**TASK BRIEF:**
Show each line of the data below in which "pattern" occurs.

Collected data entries

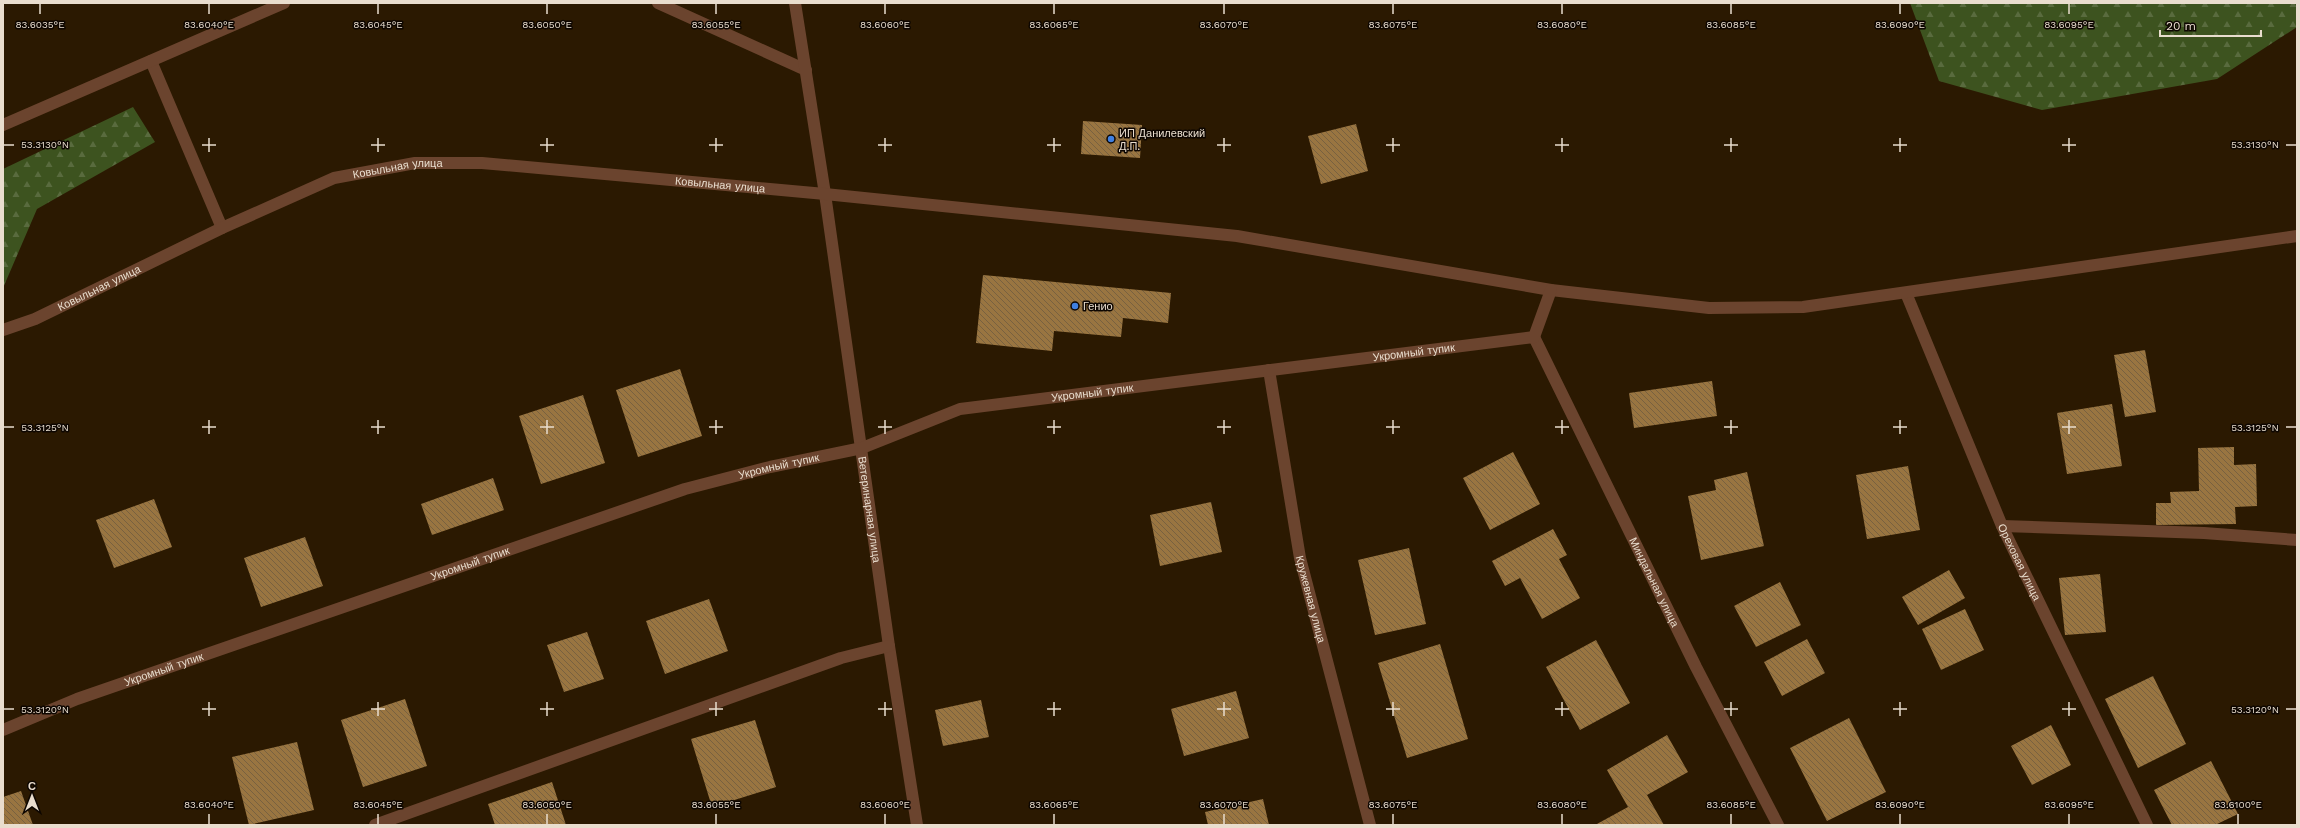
<svg xmlns="http://www.w3.org/2000/svg" width="2300" height="828" viewBox="0 0 2300 828" font-family="'Work Sans',sans-serif">
<style>
.forest{fill:url(#forest-firs)}
.building{fill:url(#building-back-hatch)}
.lines{fill:none;stroke-linecap:round;stroke-linejoin:round}
.minor{stroke:#6b442e;stroke-width:12}
.ticks{fill:none;stroke:#e9ddce;stroke-width:1.5}
.shop-dot{fill:#3f7fe0;stroke:#0d0601;stroke-width:1.5}
.labels{text-anchor:middle;stroke-width:3;stroke-linejoin:round;paint-order:stroke}
.poi-label{font-size:11px;fill:#e9ddce;stroke:#0d0601;text-anchor:start}
.street-label{font-size:11px;fill:#e9ddce;stroke:#0d0601}
.ticks-label{font-size:10px;text-anchor:middle;fill:#e9ddce;stroke:#0d0601;stroke-width:3;stroke-linejoin:round;paint-order:stroke}
</style>
<defs>
<pattern id="forest-firs" width="22" height="20" patternUnits="userSpaceOnUse"><rect width="22" height="20" fill="#3d531f"/><path d="M5 1l3.5 6h-7zM16 11l3.5 6h-7z" fill="#596b3e"/></pattern>
<pattern id="building-back-hatch" width="6" height="6" patternUnits="userSpaceOnUse"><rect width="6" height="6" fill="#997541"/><path d="M-1 5l2 2M0 0l6 6M5-1l2 2" fill="none" stroke="#786140"/></pattern>
</defs>
<rect width="100%" height="100%" fill="#2b1901"/>
<!-- forest -->
<path class="forest" d="M1910 3H2297V27L2217 79 2042 110 1939 81Z
M133 107 155 142 37 209 3 288V169Z"/>
<!-- building -->
<path class="building" d="M1083 121 1142 125 1140 158 1081 154Z
M1356 124 1368 171 1321 184 1308 136Z
M983 275 1171 293 1168 323 1123 318 1121 337 1054 331 1052 351 976 343Z
M2145 350 2156 412 2125 417 2114 355Z
M680 369 702 436 638 457 616 390Z
M1712 381 1717 416 1634 428 1629 393Z
M583 395 605 463 541 484 519 416Z
M2112 404 2122 466 2067 474 2057 413Z
M2234 447V465L2256 464 2257 506 2235 507 2236 524 2156 525V503H2171L2170 492 2199 491 2198 448Z
M1513 452 1540 504 1490 530 1463 478Z
M1908 466 1920 530 1867 539 1856 475Z
M1747 472 1764 546 1701 560 1688 496 1716 490 1714 480Z
M493 478 504 510 432 535 421 504Z
M154 499 172 547 114 568 96 520Z
M1211 502 1222 552 1160 566 1150 515Z
M1553 529 1567 555 1559 559 1580 598 1542 619 1520 578 1505 586 1492 561Z
M305 537 323 586 261 607 244 558Z
M1409 548 1426 624 1375 635 1358 560Z
M1949 570 1965 598 1918 625 1902 597Z
M2100 574 2106 632 2065 635 2059 578Z
M1780 582 1801 625 1756 647 1734 606Z
M709 599 728 651 665 674 646 621Z
M1965 609 1984 650 1941 670 1922 629Z
M587 632 604 679 564 692 547 645Z
M1807 639 1825 673 1782 696 1764 662Z
M1596 640 1630 703 1580 730 1546 667Z
M1440 644 1468 739 1407 758 1378 663Z
M2153 676 2186 744 2138 768 2105 699Z
M1236 691 1249 738 1184 756 1171 709Z
M405 699 427 766 363 787 341 720Z
M981 700 989 737 943 746 935 710Z
M1849 718 1886 792 1827 821 1790 748Z
M755 720 776 787 712 807 691 739Z
M2051 725 2071 765 2032 785 2011 746Z
M1667 735 1688 772 1647 795 1664 825H1595L1628 807 1607 770Z
M297 742 314 810 249 825 232 757Z
M2211 761 2238 814 2215 825H2172L2154 790Z
M552 782 566 825H495L488 804Z
M21 791 33 825H3V797Z
M1263 799 1269 825H1208L1205 812Z"/>
<g class="lines">
<!-- minor -->
<g class="minor">
<path d="M658 3 806 70"/>
<path id="s1" d="M795 3 825 194 889 646 917 825"/>
<path d="M151 61 222 228"/>
<path d="M3 125 284 3"/>
<path id="s2" d="M1906 293 2002 526 2147 825"/>
<path id="s3" d="M3 330 35 319 222 228 334 178 415 163H482L825 194 1237 236 1551 290 1709 308 1803 307 2297 236"/>
<path id="s4" d="M1534 337 1696 667 1778 825"/>
<path id="s5" d="M1269 370 1300 558 1370 825"/>
<path d="M2002 526 2204 533 2297 540"/>
<path id="s6" d="M3 730 77 699 685 489 770 467 862 448 960 409 1534 337 1551 290"/>
<path d="M375 825 841 658 889 646"/>
</g>
</g>
<!-- ticks -->
<path class="ticks" d="M40 4V14M209 4V14M378 4V14M547 4V14M716 4V14M885 4V14M1054 4V14M1224 4V14M1393 4V14M1562 4V14M1731 4V14M1900 4V14M2069 4V14M209 138V152M378 138V152M547 138V152M716 138V152M885 138V152M1054 138V152M1224 138V152M1393 138V152M1562 138V152M1731 138V152M1900 138V152M2069 138V152M4 145H14M202 145H216M371 145H385M540 145H554M709 145H723M878 145H892M1047 145H1061M1217 145H1231M1386 145H1400M1555 145H1569M1724 145H1738M1893 145H1907M2062 145H2076M2286 145H2296M209 420V434M378 420V434M547 420V434M716 420V434M885 420V434M1054 420V434M1224 420V434M1393 420V434M1562 420V434M1731 420V434M1900 420V434M2069 420V434M4 427H14M202 427H216M371 427H385M540 427H554M709 427H723M878 427H892M1047 427H1061M1217 427H1231M1386 427H1400M1555 427H1569M1724 427H1738M1893 427H1907M2062 427H2076M2286 427H2296M209 702V716M378 702V716M547 702V716M716 702V716M885 702V716M1054 702V716M1224 702V716M1393 702V716M1562 702V716M1731 702V716M1900 702V716M2069 702V716M4 709H14M202 709H216M371 709H385M540 709H554M709 709H723M878 709H892M1047 709H1061M1217 709H1231M1386 709H1400M1555 709H1569M1724 709H1738M1893 709H1907M2062 709H2076M2286 709H2296M209 814V824M378 814V824M547 814V824M716 814V824M885 814V824M1054 814V824M1224 814V824M1393 814V824M1562 814V824M1731 814V824M1900 814V824M2069 814V824M2238 814V824"/>
<!-- markers -->
<g class="shop-dot">
<circle cx="1111" cy="139" r="4"/>
<circle cx="1075" cy="306" r="4"/>
</g>
<g class="labels">
<!-- poi labels -->
<g class="poi-label">
<text x="1119" y="137">ИП Данилевский<tspan x="1119" dy="13">Д.П.</tspan></text>
<text x="1083" y="310">Генио</text>
</g>
<!-- street labels -->
<g class="street-label">
<text dy="4" stroke="none"><textPath href="#s3" startOffset="429">Ковыльная улица</textPath></text>
<text dy="4" stroke="none"><textPath href="#s3" startOffset="753">Ковыльная улица</textPath></text>
<text dy="4" stroke="none"><textPath href="#s3" startOffset="105">Ковыльная улица</textPath></text>
<text dy="4" stroke="none"><textPath href="#s6" startOffset="1468">Укромный тупик</textPath></text>
<text dy="4" stroke="none"><textPath href="#s6" startOffset="1144">Укромный тупик</textPath></text>
<text dy="4" stroke="none"><textPath href="#s6" startOffset="820">Укромный тупик</textPath></text>
<text dy="4" stroke="none"><textPath href="#s1" startOffset="512">Ветеринарная улица</textPath></text>
<text dy="4" stroke="none"><textPath href="#s2" startOffset="292">Ореховая улица</textPath></text>
<text dy="4" stroke="none"><textPath href="#s6" startOffset="496">Укромный тупик</textPath></text>
<text dy="4" stroke="none"><textPath href="#s4" startOffset="273">Миндальная улица</textPath></text>
<text dy="4" stroke="none"><textPath href="#s5" startOffset="233">Кружевная улица</textPath></text>
<text dy="4" stroke="none"><textPath href="#s6" startOffset="172">Укромный тупик</textPath></text>
</g>
</g>
<g class="ticks-label">
<text x="40" y="28">83.6035°E</text>
<text x="209" y="28">83.6040°E</text>
<text x="378" y="28">83.6045°E</text>
<text x="547" y="28">83.6050°E</text>
<text x="716" y="28">83.6055°E</text>
<text x="885" y="28">83.6060°E</text>
<text x="1054" y="28">83.6065°E</text>
<text x="1224" y="28">83.6070°E</text>
<text x="1393" y="28">83.6075°E</text>
<text x="1562" y="28">83.6080°E</text>
<text x="1731" y="28">83.6085°E</text>
<text x="1900" y="28">83.6090°E</text>
<text x="2069" y="28">83.6095°E</text>
<text x="45" y="148">53.3130°N</text>
<text x="2255" y="148">53.3130°N</text>
<text x="45" y="431">53.3125°N</text>
<text x="2255" y="431">53.3125°N</text>
<text x="45" y="713">53.3120°N</text>
<text x="2255" y="713">53.3120°N</text>
<text x="209" y="808">83.6040°E</text>
<text x="378" y="808">83.6045°E</text>
<text x="547" y="808">83.6050°E</text>
<text x="716" y="808">83.6055°E</text>
<text x="885" y="808">83.6060°E</text>
<text x="1054" y="808">83.6065°E</text>
<text x="1224" y="808">83.6070°E</text>
<text x="1393" y="808">83.6075°E</text>
<text x="1562" y="808">83.6080°E</text>
<text x="1731" y="808">83.6085°E</text>
<text x="1900" y="808">83.6090°E</text>
<text x="2069" y="808">83.6095°E</text>
<text x="2238" y="808">83.6100°E</text>
</g>
<!-- border -->
<rect width="2300" height="828" fill="none" stroke="#e9ddce" stroke-width="8"/>
<!-- north arrow -->
<g transform="translate(32 796)" stroke="#0d0601" stroke-width="3" paint-order="stroke">
<path d="M0-3L7 15L0 10L-7 15Z" fill="#e9ddce"/>
<text y="-6" font-size="11" font-weight="bold" text-anchor="middle" fill="#e9ddce">С</text>
</g>
<!-- scale -->
<path d="M2160 30v6h101v-6" fill="none" stroke="#e9ddce" stroke-width="2"/>
<text x="2166" y="30" font-size="12" fill="#e9ddce" stroke="#0d0601" stroke-width="3" paint-order="stroke">20 m</text>
</svg>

**TASK RESPONSE:**
<pattern id="forest-firs" width="22" height="20" patternUnits="userSpaceOnUse"><rect width="22" height="20" fill="#3d531f"/><path d="M5 1l3.5 6h-7zM16 11l3.5 6h-7z" fill="#596b3e"/></pattern>
<pattern id="building-back-hatch" width="6" height="6" patternUnits="userSpaceOnUse"><rect width="6" height="6" fill="#997541"/><path d="M-1 5l2 2M0 0l6 6M5-1l2 2" fill="none" stroke="#786140"/></pattern>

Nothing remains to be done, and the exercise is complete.